I was on the bus last night, half-assedly researching on my phone, when I ended up on an
article (from the heyday of Fifty Shades) about some academic study on atypical fantasies. I've been on the internet since 1993, so I have a passing familiarity with those, and I was curious. As with any article about a scientific study, it was high on drama and low on actual information, but hey, I do not have high standards when my brain is boiling in my skull.
One of the findings was that women distinctly separated things they fantasized about from things they wanted to happen in reality, and gave the example of sexual submission. I kind of laughed in my head, and thought about women in my old office avidly discussing 50SOG, and moved on to the rest of the article and its oh-so-shocking conclusions (women are more faithful than men, even in fantasy; men want to have anal sex with women; the sky is blue voyeurism is a thing).
So basically I shook my head and moved on in my linkspiral.
But somehow, that percolated overnight, and I woke up this morning thinking that it explained so much. Sure, I think we can all understand why women might separate fantasy submission from reality - I have been looking since I was fifteen, and I still don't know any men IRL I'm both sexually attracted to and able to trust with that kind of power exchange - but just think for a minute about the converse conclusion, the one that was not stated outright, because of course the masculine perspective is default and we need only point out how women are weird:
Men do not separate things they fantasize about from things they want to happen in reality.
If there's no separation there, if fantasy is the same as want, as pursuit… possibly even as need, or at least the perception of need? Well, okay, there's a neat explanation of rape culture right there, but did we really need another?
What it brought into perspective for me was the struggle we have with fanworks. Not the copyright thing, I mean, but… am I dating myself by referencing the LJ drama of Strikethrough 2007? (That's like a century ago in internet years, I know.) I'm not active in fandom the way I used to be, so newer stuff is more on my periphery, but I know it still goes on, the kick/ban/block/delete of users and works - and, more frequently, criticism and shunning that can effect the same result - because of prurient content.
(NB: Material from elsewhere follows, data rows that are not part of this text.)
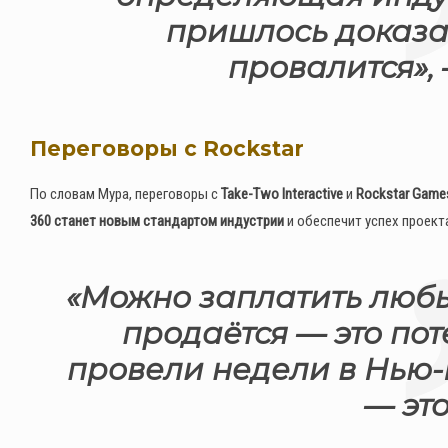
пришлось доказ
провалится»,
Переговоры с Rockstar
По словам Мура, переговоры с
Take-Two Interactive
и
Rockstar Game
360 станет новым стандартом индустрии
и обеспечит успех проект
«Можно заплатить любые
продаётся — это по
провели недели в Нью-Й
— эт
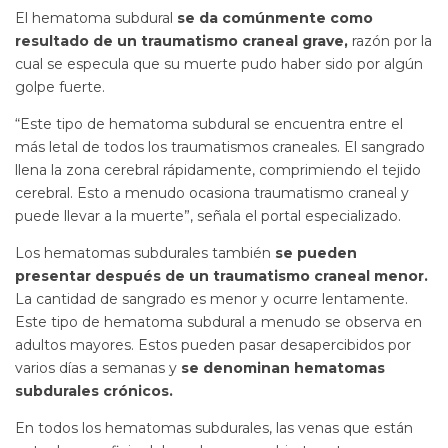
El hematoma subdural
se da comúnmente como
resultado de un traumatismo craneal grave,
razón por la
cual se especula que su muerte pudo haber sido por algún
golpe fuerte.
“Este tipo de hematoma subdural se encuentra entre el
más letal de todos los traumatismos craneales. El sangrado
llena la zona cerebral rápidamente, comprimiendo el tejido
cerebral. Esto a menudo ocasiona traumatismo craneal y
puede llevar a la muerte”, señala el portal especializado.
Los hematomas subdurales también
se pueden
presentar después de un traumatismo craneal menor.
La cantidad de sangrado es menor y ocurre lentamente.
Este tipo de hematoma subdural a menudo se observa en
adultos mayores. Estos pueden pasar desapercibidos por
varios días a semanas y
se denominan hematomas
subdurales crónicos.
En todos los hematomas subdurales, las venas que están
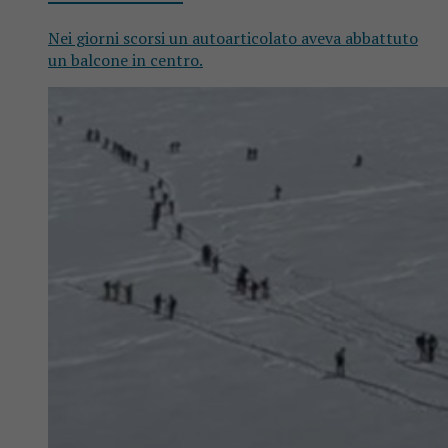
Nei giorni scorsi un autoarticolato aveva abbattuto
un balcone in centro.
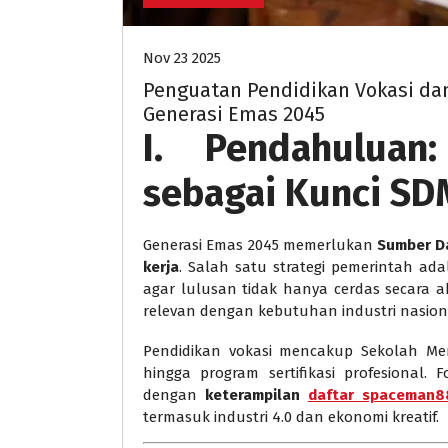
Nov 23 2025
Penguatan Pendidikan Vokasi da
Generasi Emas 2045
I. Pendahuluan
sebagai Kunci SD
Generasi Emas 2045 memerlukan
Sumber Da
kerja
. Salah satu strategi pemerintah ad
agar lulusan tidak hanya cerdas secara ak
relevan dengan kebutuhan industri nasio
Pendidikan vokasi mencakup Sekolah Mene
hingga program sertifikasi profesional
dengan
keterampilan
daftar spaceman8
termasuk industri 4.0 dan ekonomi kreatif.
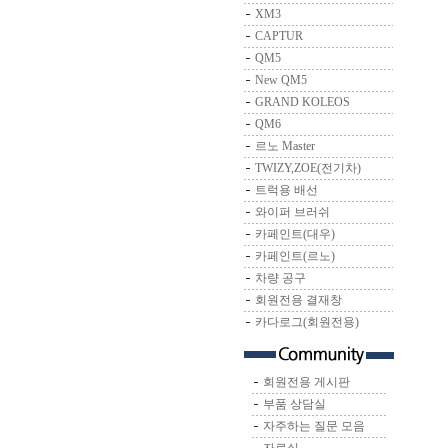
XM3
CAPTUR
QM5
New QM5
GRAND KOLEOS
QM6
르노 Master
TWIZY,ZOE(전기차)
트럭용 배선
와이퍼 브러쉬
카페인트(대우)
카페인트(르노)
차량 공구
회원전용 결재창
카다로그(회원전용)
회원전용 게시판
부품 상담실
자주하는 질문 모음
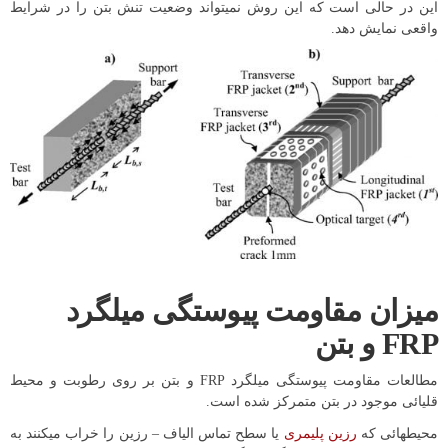
این در حالی است که این روش نمی­تواند وضعیت تنش بتن را در شرایط
واقعی نمایش دهد.
میزان مقاومت پیوستگی میلگرد
FRP و بتن
مطالعات مقاومت پیوستگی میلگرد FRP و بتن بر روی رطوبت و محیط
قلیائی موجود در بتن متمرکز شده است.
محیط­هائی که
رزین پلیمری
یا سطح تماس الیاف – رزین را خراب می­کنند به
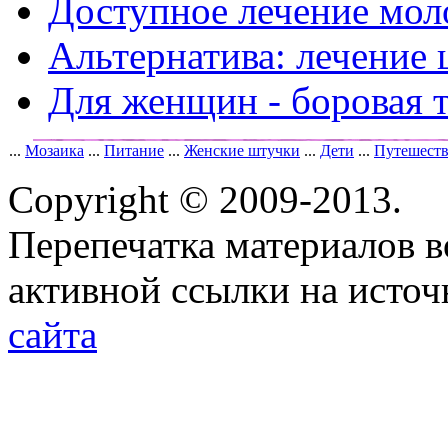
Доступное лечение мо
Альтернатива: лечение
Для женщин - боровая 
...
Мозаика
...
Питание
...
Женские штучки
...
Дети
...
Путешест
Copyright © 2009-2013.
Перепечатка материалов в
активной ссылки на исто
сайта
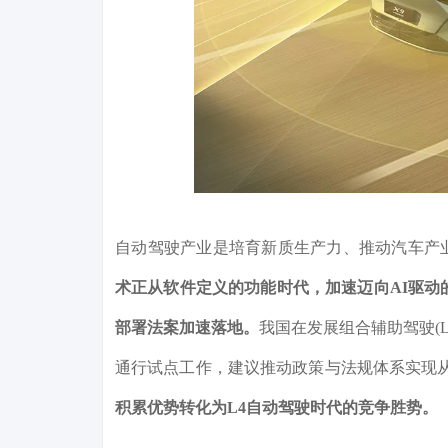
自动驾驶产业是培育新质生产力、推动汽车产
术正从软件定义的功能时代，加速迈向AI驱动
部署法案加速落地。
我国在发展组合辅助驾驶(
通行试点工作，建议推动政策与法规体系实现从
积累优势转化为L4自动驾驶时代的竞争胜势。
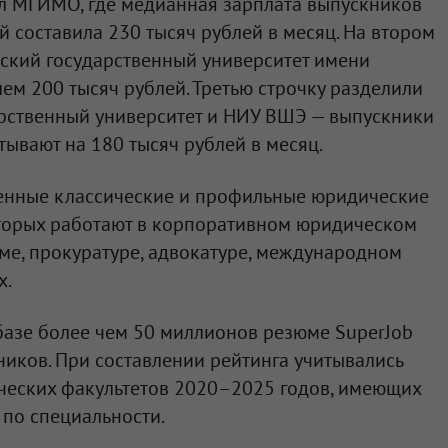
ал МГИМО, где медианная зарплата выпускников
 составила 230 тысяч рублей в месяц. На втором
ский государственный университет имени
лем 200 тысяч рублей. Третью строчку разделили
арственный университет и НИУ ВШЭ — выпускники
тывают на 180 тысяч рублей в месяц.
венные классические и профильные юридические
оторых работают в корпоративном юридическом
еме, прокуратуре, адвокатуре, международном
х.
базе более чем 50 миллионов резюме SuperJob
ников. При составлении рейтинга учитывались
еских факультетов 2020–2025 годов, имеющих
 по специальности.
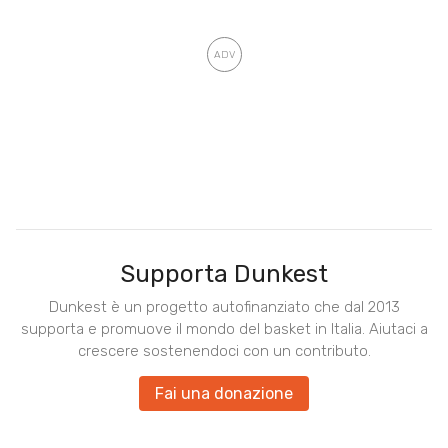
Supporta Dunkest
Dunkest è un progetto autofinanziato che dal 2013
supporta e promuove il mondo del basket in Italia. Aiutaci a
crescere sostenendoci con un contributo.
Fai una donazione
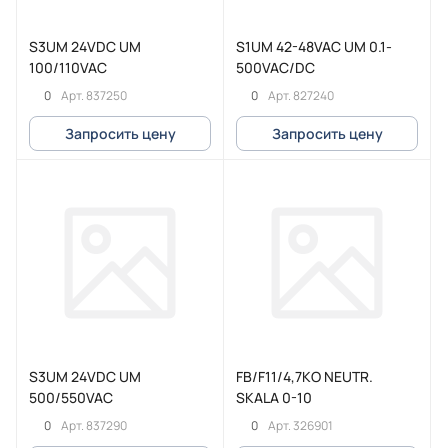
S3UM 24VDC UM
S1UM 42-48VAC UM 0.1-
100/110VAC
500VAC/DC
0
0
Арт.
837250
Арт.
827240
Запросить цену
Запросить цену
S3UM 24VDC UM
FB/F11/4,7KO NEUTR.
500/550VAC
SKALA 0-10
0
0
Арт.
837290
Арт.
326901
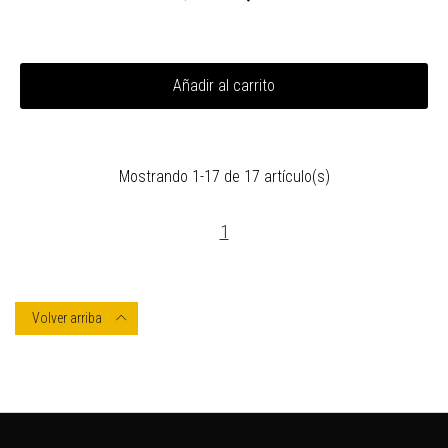
Añadir al carrito
Mostrando 1-17 de 17 artículo(s)
1
Volver arriba

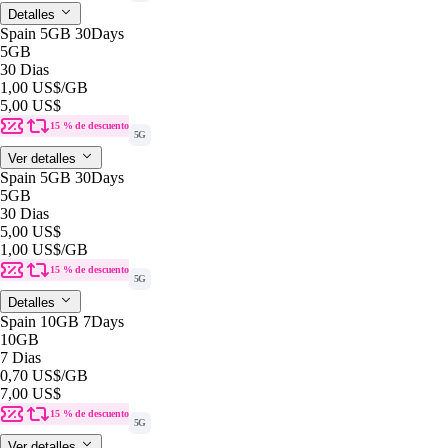
Detalles
Spain 5GB 30Days
5GB
30 Dias
1,00 US$
/GB
5,00 US$
15 % de descuento
5G
Ver detalles
Spain 5GB 30Days
5GB
30 Dias
5,00 US$
1,00 US$
/GB
15 % de descuento
5G
Detalles
Spain 10GB 7Days
10GB
7 Dias
0,70 US$
/GB
7,00 US$
15 % de descuento
5G
Ver detalles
I don't think there's been anything on that level, more recently (safe spaces in fandom having changed quite a bit) but even for historical perspective, so to speak, it's interesting.
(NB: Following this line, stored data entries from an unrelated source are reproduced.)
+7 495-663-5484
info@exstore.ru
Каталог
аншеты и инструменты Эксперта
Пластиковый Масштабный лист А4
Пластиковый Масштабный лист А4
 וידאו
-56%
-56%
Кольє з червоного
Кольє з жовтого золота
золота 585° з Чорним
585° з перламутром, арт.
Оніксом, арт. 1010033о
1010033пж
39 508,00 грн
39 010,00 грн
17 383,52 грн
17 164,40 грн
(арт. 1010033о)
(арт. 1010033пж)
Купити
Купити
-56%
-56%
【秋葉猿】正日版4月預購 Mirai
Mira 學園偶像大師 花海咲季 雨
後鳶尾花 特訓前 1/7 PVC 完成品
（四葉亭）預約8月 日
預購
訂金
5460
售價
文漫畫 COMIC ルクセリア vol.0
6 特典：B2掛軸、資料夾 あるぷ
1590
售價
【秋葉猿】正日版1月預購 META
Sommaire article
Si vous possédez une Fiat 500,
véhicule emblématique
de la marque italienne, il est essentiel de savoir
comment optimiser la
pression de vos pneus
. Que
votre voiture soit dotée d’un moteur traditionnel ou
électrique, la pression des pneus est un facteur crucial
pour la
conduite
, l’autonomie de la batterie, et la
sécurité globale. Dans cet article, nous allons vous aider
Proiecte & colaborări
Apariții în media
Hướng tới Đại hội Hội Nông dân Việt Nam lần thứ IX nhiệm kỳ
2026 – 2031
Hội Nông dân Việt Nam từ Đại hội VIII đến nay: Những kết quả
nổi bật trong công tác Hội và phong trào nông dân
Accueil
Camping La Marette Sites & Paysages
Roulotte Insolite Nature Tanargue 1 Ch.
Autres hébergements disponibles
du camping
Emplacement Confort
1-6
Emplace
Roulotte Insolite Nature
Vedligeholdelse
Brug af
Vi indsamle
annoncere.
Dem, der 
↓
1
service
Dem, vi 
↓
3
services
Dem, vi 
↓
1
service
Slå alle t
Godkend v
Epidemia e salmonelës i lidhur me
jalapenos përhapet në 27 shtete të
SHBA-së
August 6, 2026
Because what that finding tells me is that these men who ran the company that owned this platform… they were coming from a perspective where fantasy directly translates to reality. Where if you are writing or drawing Snape with underage Harry, or whatever other thing someone finds objectionable, that's what you want to actually happen - what you intend to replicate in some way with real people. Where your depiction of your mental happy-place (or intrigue-place, or whatever) is actually a declaration of intent.
Chew on that for a minute. (And then wonder how much that perspective influences the stigma about RPF.) I don't know about you, but I find that horribly fucking frightening, because… how do you even begin to change an attitude - about sexuality, about gender, about consent, hell, about fanworks or entertainment in general or even politics - when the disconnect is so fundamental? Where do you start, when you have to begin by convincing people that there's a difference between inside your head and outside?